For Uber, the London ban is but one of several headaches around the world that the company’s leadership must confront.
While Khosrowshahi is on his diplomacy mission, Uber’s board is scheduled to discuss proposals that would limit Kalanick’s power. That meeting will include two new directors named by Kalanick late last week, a surprise move that escalated tensions with other board members.
The proposals are tentatively linked to a pending $10 billion investment in the company from a group led by SoftBank of Japan, a potential deal that Uber’s board has worked on for weeks.
It is a sign of importance of the London ban that, even with Uber’s board meeting set to take place, Khosrowshahi has flown to meet with authorities here. With 40,000 drivers and 3.5 million customers, the city is Uber’s biggest market in Europe, and one of its largest in the world.
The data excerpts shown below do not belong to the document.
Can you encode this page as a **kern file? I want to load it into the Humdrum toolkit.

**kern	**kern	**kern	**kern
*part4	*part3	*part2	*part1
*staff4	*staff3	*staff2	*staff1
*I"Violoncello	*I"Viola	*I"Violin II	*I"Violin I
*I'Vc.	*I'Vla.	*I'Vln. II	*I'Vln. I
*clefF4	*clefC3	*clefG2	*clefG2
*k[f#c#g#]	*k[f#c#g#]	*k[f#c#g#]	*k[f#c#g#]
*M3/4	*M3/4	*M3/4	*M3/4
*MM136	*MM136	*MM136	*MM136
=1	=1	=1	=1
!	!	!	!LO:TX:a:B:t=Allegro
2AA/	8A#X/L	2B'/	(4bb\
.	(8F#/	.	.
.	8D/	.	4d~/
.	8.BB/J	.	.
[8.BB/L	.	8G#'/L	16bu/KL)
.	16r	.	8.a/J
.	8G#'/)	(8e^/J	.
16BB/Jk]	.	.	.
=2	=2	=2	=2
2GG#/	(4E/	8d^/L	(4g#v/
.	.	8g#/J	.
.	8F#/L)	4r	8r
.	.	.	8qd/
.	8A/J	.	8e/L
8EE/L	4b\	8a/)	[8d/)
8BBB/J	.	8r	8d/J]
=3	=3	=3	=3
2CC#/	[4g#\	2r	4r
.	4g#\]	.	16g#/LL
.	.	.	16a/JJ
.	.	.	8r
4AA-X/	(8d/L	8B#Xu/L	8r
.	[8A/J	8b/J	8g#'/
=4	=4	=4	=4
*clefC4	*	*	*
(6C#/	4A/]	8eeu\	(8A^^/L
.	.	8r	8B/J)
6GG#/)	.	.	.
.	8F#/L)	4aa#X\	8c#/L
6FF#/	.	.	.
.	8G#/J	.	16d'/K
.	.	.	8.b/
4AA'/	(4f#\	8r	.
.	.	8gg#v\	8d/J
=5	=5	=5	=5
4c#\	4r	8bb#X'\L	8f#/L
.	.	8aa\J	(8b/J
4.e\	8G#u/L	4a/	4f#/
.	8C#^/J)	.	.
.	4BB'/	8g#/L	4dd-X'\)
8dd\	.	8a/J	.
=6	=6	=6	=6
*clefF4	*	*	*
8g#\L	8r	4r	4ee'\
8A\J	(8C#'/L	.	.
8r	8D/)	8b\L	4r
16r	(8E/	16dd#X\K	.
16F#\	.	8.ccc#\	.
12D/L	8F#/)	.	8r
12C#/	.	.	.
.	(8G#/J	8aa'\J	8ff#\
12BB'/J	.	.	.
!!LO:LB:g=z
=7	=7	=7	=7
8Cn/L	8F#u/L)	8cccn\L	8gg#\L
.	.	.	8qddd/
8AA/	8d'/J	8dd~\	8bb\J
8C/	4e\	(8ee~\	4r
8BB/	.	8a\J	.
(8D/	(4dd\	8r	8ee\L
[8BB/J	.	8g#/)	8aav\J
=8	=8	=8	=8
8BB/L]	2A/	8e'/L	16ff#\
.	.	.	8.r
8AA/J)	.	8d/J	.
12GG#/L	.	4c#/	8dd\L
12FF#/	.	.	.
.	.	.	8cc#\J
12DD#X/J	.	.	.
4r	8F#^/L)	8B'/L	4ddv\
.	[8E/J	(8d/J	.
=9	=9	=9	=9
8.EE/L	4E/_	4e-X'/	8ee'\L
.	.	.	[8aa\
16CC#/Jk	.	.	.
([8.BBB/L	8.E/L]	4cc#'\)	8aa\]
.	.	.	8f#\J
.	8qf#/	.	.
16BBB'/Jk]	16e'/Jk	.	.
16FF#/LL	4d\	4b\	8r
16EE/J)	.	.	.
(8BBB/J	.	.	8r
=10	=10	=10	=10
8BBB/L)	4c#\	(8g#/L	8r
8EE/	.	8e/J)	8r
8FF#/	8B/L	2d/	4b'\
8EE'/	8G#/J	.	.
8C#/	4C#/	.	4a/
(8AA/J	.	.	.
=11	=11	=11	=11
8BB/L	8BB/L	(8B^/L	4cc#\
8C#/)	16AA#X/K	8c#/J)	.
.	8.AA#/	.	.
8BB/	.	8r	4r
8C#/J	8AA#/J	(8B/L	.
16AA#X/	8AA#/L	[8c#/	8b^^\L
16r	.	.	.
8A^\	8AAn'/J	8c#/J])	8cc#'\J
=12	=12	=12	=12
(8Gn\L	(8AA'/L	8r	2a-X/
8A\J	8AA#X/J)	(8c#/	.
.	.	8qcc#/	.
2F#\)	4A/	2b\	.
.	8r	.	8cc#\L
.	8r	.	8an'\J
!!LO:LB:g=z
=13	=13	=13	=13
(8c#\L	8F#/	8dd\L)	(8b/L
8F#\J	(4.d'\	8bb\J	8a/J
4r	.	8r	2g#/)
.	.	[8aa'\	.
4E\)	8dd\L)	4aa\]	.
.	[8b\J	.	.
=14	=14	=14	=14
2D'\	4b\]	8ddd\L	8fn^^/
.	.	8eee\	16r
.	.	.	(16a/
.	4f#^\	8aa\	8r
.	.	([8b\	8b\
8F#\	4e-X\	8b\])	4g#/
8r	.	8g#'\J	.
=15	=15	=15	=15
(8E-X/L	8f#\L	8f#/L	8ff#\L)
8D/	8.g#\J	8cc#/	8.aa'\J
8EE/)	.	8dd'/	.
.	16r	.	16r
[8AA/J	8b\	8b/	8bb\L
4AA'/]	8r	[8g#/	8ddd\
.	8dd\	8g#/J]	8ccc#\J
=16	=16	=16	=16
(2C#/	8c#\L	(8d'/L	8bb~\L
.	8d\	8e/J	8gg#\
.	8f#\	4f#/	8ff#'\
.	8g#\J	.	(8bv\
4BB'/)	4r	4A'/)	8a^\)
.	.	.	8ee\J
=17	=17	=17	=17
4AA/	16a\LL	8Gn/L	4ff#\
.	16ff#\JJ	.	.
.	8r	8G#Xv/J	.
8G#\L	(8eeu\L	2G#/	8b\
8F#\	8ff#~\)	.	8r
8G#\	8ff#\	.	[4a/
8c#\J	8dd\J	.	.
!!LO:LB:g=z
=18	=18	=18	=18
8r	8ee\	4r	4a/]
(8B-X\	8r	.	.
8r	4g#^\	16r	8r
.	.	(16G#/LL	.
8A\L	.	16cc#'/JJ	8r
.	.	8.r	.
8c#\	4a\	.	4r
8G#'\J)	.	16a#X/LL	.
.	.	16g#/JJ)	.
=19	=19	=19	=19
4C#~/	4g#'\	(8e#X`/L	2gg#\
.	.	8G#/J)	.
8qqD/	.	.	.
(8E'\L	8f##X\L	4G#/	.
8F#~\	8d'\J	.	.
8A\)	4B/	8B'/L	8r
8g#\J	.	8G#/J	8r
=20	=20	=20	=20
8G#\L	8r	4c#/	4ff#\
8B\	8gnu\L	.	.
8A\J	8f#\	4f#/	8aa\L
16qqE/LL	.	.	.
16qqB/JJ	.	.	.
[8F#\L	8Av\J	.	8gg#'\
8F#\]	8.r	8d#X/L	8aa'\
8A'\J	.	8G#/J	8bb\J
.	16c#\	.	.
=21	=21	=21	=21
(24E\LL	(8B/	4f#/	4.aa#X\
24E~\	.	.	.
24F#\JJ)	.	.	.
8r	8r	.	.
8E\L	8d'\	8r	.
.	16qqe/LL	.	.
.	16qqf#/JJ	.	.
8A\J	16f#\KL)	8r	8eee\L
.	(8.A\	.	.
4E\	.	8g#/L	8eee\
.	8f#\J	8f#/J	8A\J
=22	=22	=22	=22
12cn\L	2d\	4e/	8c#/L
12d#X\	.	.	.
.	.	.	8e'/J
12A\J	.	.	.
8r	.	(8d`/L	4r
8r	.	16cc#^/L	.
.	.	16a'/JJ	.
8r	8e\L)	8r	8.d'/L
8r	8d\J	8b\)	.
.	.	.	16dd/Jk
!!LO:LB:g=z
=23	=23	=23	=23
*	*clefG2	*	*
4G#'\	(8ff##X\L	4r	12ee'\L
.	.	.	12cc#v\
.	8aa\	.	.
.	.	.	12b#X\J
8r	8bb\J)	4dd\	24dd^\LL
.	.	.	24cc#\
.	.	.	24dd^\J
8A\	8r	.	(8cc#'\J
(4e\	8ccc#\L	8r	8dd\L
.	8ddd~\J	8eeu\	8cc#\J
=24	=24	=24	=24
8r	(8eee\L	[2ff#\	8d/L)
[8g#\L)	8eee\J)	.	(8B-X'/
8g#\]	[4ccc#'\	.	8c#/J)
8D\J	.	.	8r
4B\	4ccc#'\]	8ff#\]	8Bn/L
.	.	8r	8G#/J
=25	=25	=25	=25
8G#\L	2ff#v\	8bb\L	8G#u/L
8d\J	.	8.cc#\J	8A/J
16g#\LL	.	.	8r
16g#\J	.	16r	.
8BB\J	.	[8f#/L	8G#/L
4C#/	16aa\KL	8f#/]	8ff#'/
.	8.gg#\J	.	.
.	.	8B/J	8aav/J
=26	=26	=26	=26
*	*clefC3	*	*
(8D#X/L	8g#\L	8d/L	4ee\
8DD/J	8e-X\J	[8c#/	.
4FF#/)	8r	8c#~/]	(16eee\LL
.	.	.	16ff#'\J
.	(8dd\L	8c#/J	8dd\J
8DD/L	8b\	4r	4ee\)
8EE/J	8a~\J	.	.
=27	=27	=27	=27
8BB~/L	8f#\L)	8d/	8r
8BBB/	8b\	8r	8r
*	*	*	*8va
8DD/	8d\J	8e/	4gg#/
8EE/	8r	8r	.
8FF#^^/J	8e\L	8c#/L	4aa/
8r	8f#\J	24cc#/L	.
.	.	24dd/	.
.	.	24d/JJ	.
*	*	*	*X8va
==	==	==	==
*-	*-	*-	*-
“London is the Champions League of Transportation,” Kalanick told the British newspaper City A.M. three years ago. “It has got a more dynamic, more competitive transportation system than any other city in the world.”
The effort today is meant to show that Uber is adopting a more conciliatory approach to working with cities. Such a change in attitude is important as Uber continues to expand globally and justify its sky-high $68.5 billion valuation ahead of an initial public offering that Khosrowshahi has said could come in 2019.
There are plenty of challenges, though.
The company’s most senior executive based here, Jo Bertram, recently resigned.
And elsewhere, the ride-hailing service has continued to face pressure from both governments and competitors. Uber gave up its ambitions to expand in China last year when it sold its operations there to a venture run by Didi Chuxing, a homegrown rival. It also sold its Russian business this summer to a new joint venture run by its main competitor in that country, Yandex.
Uber has also faced criticism over the treatment of its drivers. Last month, the company appealed a British court decision in which judges ruled that Uber drives should be classified as employees, and should be treated as such. The company argues its drivers are self-employed contractors.
That claim has come in for scrutiny from Europe’s highest court, as well. Any shift in how Uber treats its employees would have wide-reaching implications not just for the company, but the so-called gig economy as well, forcing “on demand” businesses to offer workers the payments, protections and benefits that full-time employees are typically entitled to.